Gastou-se muita tinta (ou muitos bits de informação, na verdade) sobre a questão do protagonismo – ou, sendo mais materialista, de algo que se chama de ‘protagonismo’ – nos movimentos das minorias, mais notavelmente os feminista, negro e LGBT; esse debate gira em torno de questões tais quais a cognoscibilidade da situação vivida pelas pessoas pertencentes às minorias, como se deve dar a direção desses movimentos etc. Sem supor que eu seja o portador de qualquer revelação não acessível aos muitos que já discutiram o tema, gostaria de tentar fazer minha própria contribuição (e desde já peço desculpas pela prosa fraca, repetitiva e quiçá irritante, bem diferente da escrita elegante de outros pessoas que já comentaram o tema).
A primeira questão altamente discutida quando se fala em ‘protagonismo’ é sobre se pode haver qualquer contribuição, ainda mais relevante, de pessoas não pertencentes aos movimentos de minorias para as causas destas. Oras, penso que, ao menos do ponto de vista político, chega a ser ridículo ainda levantar essa questão: qualquer um de nós pode duvidar da importância e da efetividade que há no ato do pai que ensina seus filhos a respeitarem as meninas, ou de uma pessoa heterossexual que repreende colegas, parentes ou outros conhecidos por ter agido de forma homofóbica, ou mesmo um(a) professor(a) heterossexual que ensina seus alunos a respeitarem a diversidade de gênero e orientação sexual? De uma pessoa branca que explica a outra como as forças socioeconômicas de nossa sociedade levaram a população negra a uma tal situação que acabou-se associando pessoas negras a criminosos?
Caminhamos então para outra questão, que eu diria que se segue naturalmente ao último exemplo de contribuição de pessoas não-pertencentes aos ‘’grupos oprimidos’’ para a causa destes: a da compreensão das ‘’opressões’’, isto é, da capacidade de entender as causas dos estigmas de que são vítimas as minorias.* Bem, supondo-se que tais ‘’opressões’’ sejam fenômenos objetivos (como um raio ou a exploração da força de trabalho, para citar exemplos das ciências naturais e das ciências humanas) – e não um sentimento ou algo assim –, o bizarro seria se elas não fossem racionalmente cognoscíveis, e portanto de compreensão acessível a qualquer ser humano dotado de racionalidade. Isso traz, claro, consequências desagradáveis para certos militantes dos movimentos de minorias: o mantra de que um membro dos ‘’grupos opressores’’ não deve/pode contestar um dos ‘’oprimidos’’ quando este diz que determinado comportamento é ‘’opressor’’ depende exatamente da premissa de um ‘’privilégio epistemológico’’ dos últimos; sendo a razão universal plenamente capaz de prover o entendimento das situações estigmáticas vividas por mulheres, negros, LGBTs etc, desfaz-se em ruínas tal mantra (que eu não pude deixar de associar com uma espécie de abolição do princípio de ‘’in dubio, pro reu’’ do nosso Direito).

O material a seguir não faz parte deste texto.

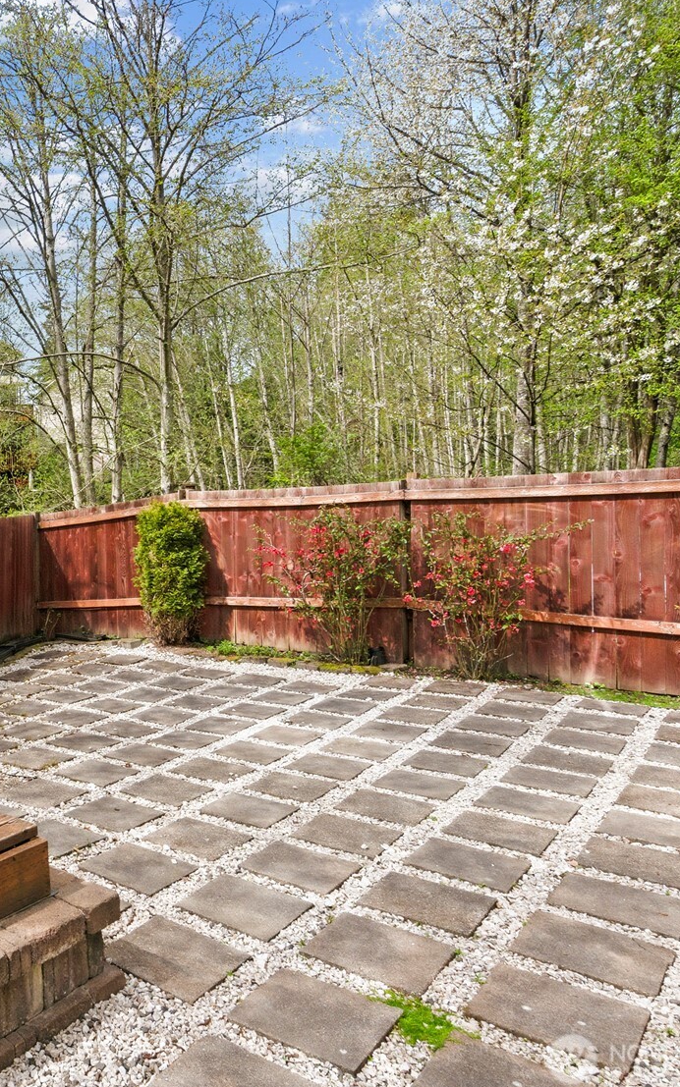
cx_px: -47
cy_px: 542
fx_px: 741
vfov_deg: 72.5
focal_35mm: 25
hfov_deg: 40.8
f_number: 16
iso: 250
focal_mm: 16
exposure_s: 1/160
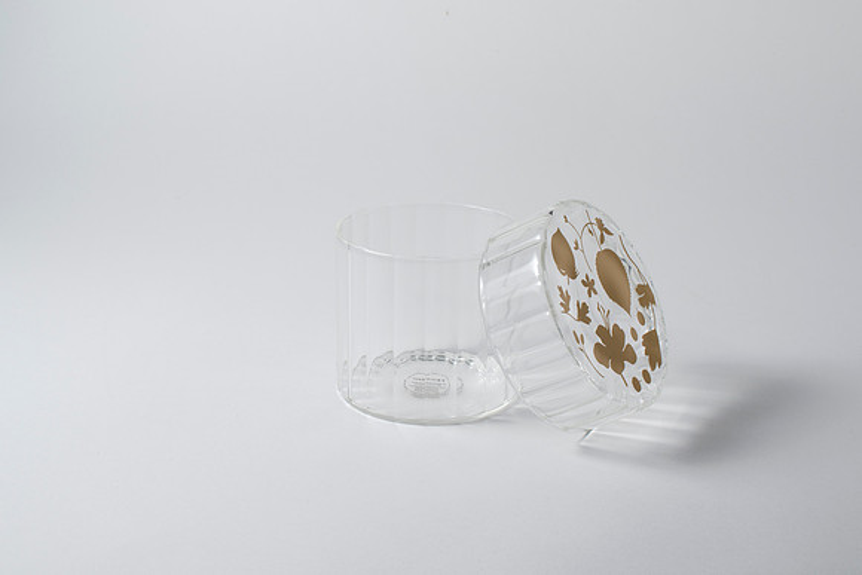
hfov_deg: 37.6
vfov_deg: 25.6
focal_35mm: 53
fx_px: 1266
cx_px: 421
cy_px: 282
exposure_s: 1/200
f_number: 16
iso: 100
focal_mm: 50
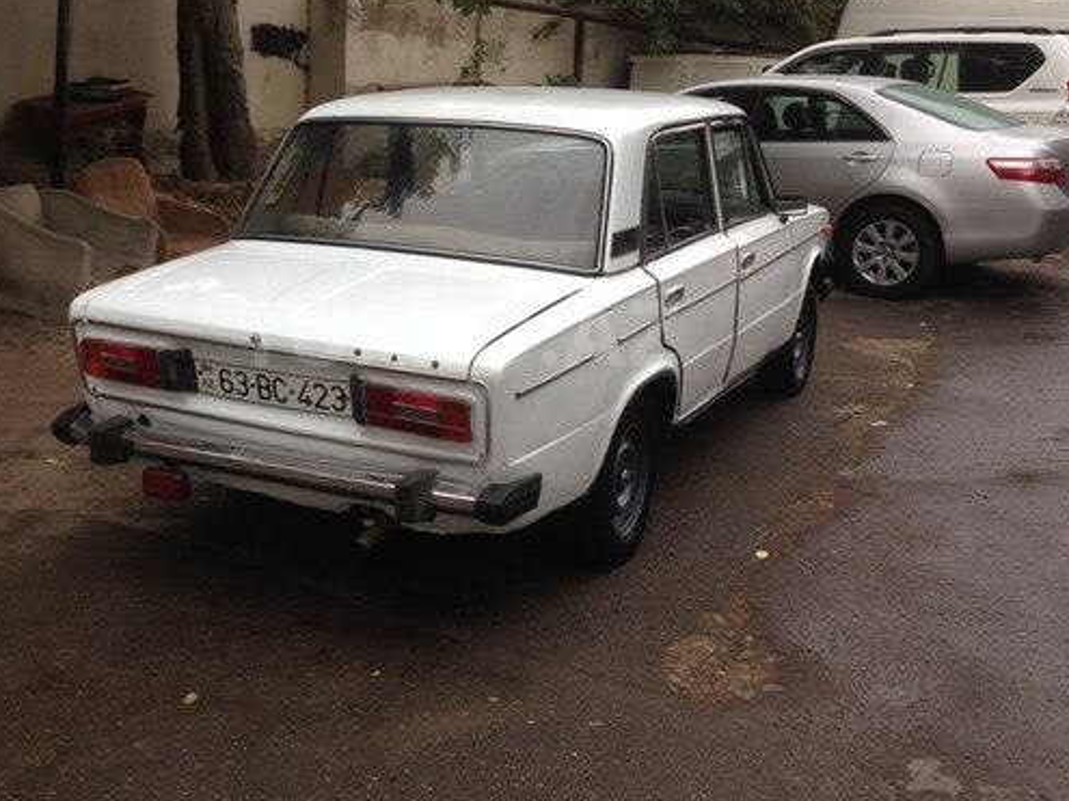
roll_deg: -3.5
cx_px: 458
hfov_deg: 42.8
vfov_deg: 32.8
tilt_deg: -9.6
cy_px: 334
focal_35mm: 44
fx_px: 1358
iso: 50
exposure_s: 1/193
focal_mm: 4.12
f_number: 2.4
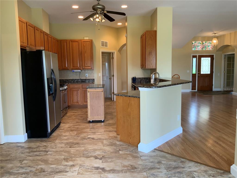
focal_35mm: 29
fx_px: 199
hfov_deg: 61.7
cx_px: 118
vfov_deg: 48.2
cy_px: 89
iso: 80
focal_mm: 3
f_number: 1.8
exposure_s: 1/60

Vamos então para a terceira e última questão: a da direção (talvez seja melhor dizer ‘’gestão’’) dos movimentos das minorias. Bem, se a condição de LGBTs, mulheres e negros é racionalmente cognoscível, até o mais branco, heterossexual, cisgênero e másculo dos homens brancos, heterossexuais e cisgêneros pode realizar contribuições teóricas e, daí, propostas táticas e estratégicas eficientes para a emancipação daquelas. Deveríamos então deixar a liderança dos movimentos feministas com homens, das organizações LGBT com heterossexuais cisgêneros, dos coletivos negros com pessoas brancas? Eu creio que não. Como se trata das nossas vidas, e como somos dotados dos mesmos potenciais de racionalidade daqueles que pertencem aos tais ‘’grupos opressores’’, cabe a nós mesmos decidir como agiremos para eliminar os males de que somos vítimas, podendo ouvir ou não (e daí acatar ou não) as sugestões advindas de pessoas fora do grupo.
Em resumo: apliquemos nosso direito de permanecer soberanos em nossa luta, saibamos absorver as contribuições teóricas, táticas e estratégicas de aliados ‘’outsiders’’ e evoquemos a ajuda daqueles que estiverem dispostos a nos ajudar, de forma que nos tornemos cada vez mais fortes, a caminho de uma sociedade mais livre e justa!
*Que, como disse em outro texto, não exatamente são de natureza semelhante. A ‘’opressão’’ da população negra aqui no Brasil, p. ex., parece ser uma coisa bem diferente do caso das pessoas LGBTs, estes identificados por suas práticas (modos de gesticular, vestir e falar; relacionamentos, etc) -- possíveis de ocultamento --, enquanto aqueles são identificados por uma característica de imediato perceptível. Para uma argumentação mais completa, ver Revendo privilégios teóricos).